→ Brief 1
In the Keras backend text below, by about how much did the JAX backend outperform PyTorch when the PyTorch dataloader was configured with 0 workers?
→ Brief 2
Copy word for word the part of the Keras backend text that opens with the words containing "Keras 3 in Gemma" and closes with "on JAX backend.".

Using the backend flag we were able to easily toggle between the backends supported by Keras and compare the runtime performance of each. For example, when configuring PyTorch dataloader with 0 workers, we found that JAX backend to outperform PyTorch by ~24%. When setting the number of workers to 16 this drops to ~12%.
Custom Attention Layer
We now define a custom attention layer that replaces Keras’s default attention computation with PyTorch’s flash attention implementation. Note that this will only work when the backend is set to torch.
class MyAttention(layers.MultiHeadAttention):
def _compute_attention(
self, query, key, value, attention_mask=None, training=None
):
from torch.nn.functional import scaled_dot_product_attention
query = ops.multiply(
query, ops.cast(self._inverse_sqrt_key_dim, query.dtype))
return scaled_dot_product_attention(
query.transpose(1,2),
key.transpose(1,2),
value.transpose(1,2),
dropout_p=self._dropout if training else 0.
).transpose(1,2), None
attention_layer = MyAttention
The results of our experiments are summarized in the table below. Keep in mind that the relative performance results are likely to vary greatly based on the details of the model and the runtime environment.
When using our custom attention layer, the gap between the JAX and PyTorch backends virtually disappears. This highlights how the use of a multi-backend solution could come at the expense of optimizations uniquely supported by any of the individual frameworks (in our example, PyTorch SDPA).
Keras 3 in Gemma
Gemma is a family of lightweight, open source models recently released by Google. Keras 3 plays a prominent role in the Gemma release (e.g., see here) and its multi-framework support makes Gemma automatically accessible to AI/ML developers of all persuasions — PyTorch, TensorFlow, and Jax. Please see the official documentation in KerasNLP for more details on the Gemma API offering.
The following code is loosely based on the official Gemma fine-tuning tutorial. In order to run the script, please follow the necessary setup instructions.
import os
backend = 'jax' #'torch'
os.environ["KERAS_BACKEND"] = backend
num_batches = 1000
batch_size = 4 if backend == 'jax' else 2
# Avoid memory fragmentation on JAX backend.
os.environ["XLA_PYTHON_CLIENT_MEM_FRACTION"]="1.00"
os.environ["KAGGLE_USERNAME"]="chaimrand"
os.environ["KAGGLE_KEY"]="29abebb28f899a81ca48bec1fb97faf1"
import keras
import keras_nlp
keras.mixed_precision.set_global_policy('mixed_bfloat16')
import json
data = []
with open("databricks-dolly-15k.jsonl") as file:
for line in file:
features = json.loads(line)
# Filter out examples with context, to keep it simple.
if features["context"]:
continue
# Format the entire example as a single string.
template = "Instruction:\n{instruction}\n\nResponse:\n{response}"
data.append(template.format(**features))
# Only use 1000 training batches, to keep it fast.

→ Data to examine
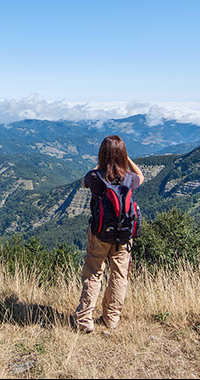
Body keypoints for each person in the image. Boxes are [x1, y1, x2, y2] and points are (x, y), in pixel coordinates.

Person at [74, 134, 145, 333]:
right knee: (119, 276)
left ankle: (84, 320)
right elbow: (141, 175)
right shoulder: (129, 178)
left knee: (94, 274)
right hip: (123, 237)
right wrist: (127, 159)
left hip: (99, 234)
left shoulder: (95, 178)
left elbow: (82, 182)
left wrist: (99, 164)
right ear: (123, 155)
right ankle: (111, 318)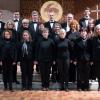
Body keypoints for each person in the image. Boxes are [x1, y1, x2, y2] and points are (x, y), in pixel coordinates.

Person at [91, 24, 100, 91]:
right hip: (96, 58)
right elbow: (92, 49)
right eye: (97, 29)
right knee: (98, 72)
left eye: (99, 29)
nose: (98, 30)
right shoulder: (93, 38)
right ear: (95, 30)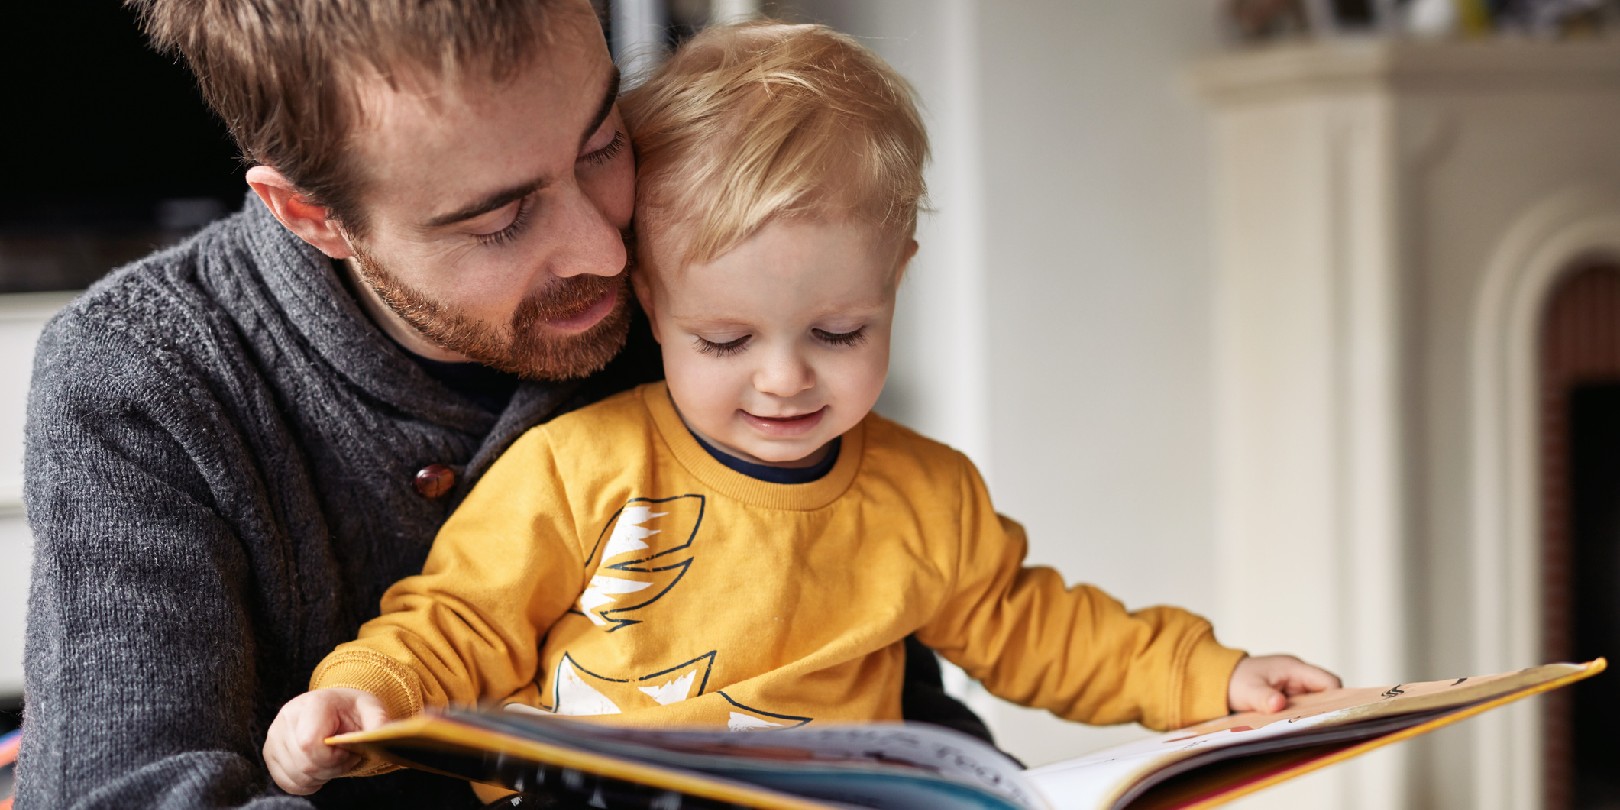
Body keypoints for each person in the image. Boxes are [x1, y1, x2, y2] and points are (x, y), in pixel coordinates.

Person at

→ Exercise answer 1
By about 24%.

→ Exercise answer 2
Keras 3 in Gemma
Gemma is a family of lightweight, open source models recently released by Google. Keras 3 plays a prominent role in the Gemma release (e.g., see here) and its multi-framework support makes Gemma automatically accessible to AI/ML developers of all persuasions — PyTorch, TensorFlow, and Jax. Please see the official documentation in KerasNLP for more details on the Gemma API offering.
The following code is loosely based on the official Gemma fine-tuning tutorial. In order to run the script, please follow the necessary setup instructions.
import os
backend = 'jax' #'torch'
os.environ["KERAS_BACKEND"] = backend
num_batches = 1000
batch_size = 4 if backend == 'jax' else 2
# Avoid memory fragmentation on JAX backend.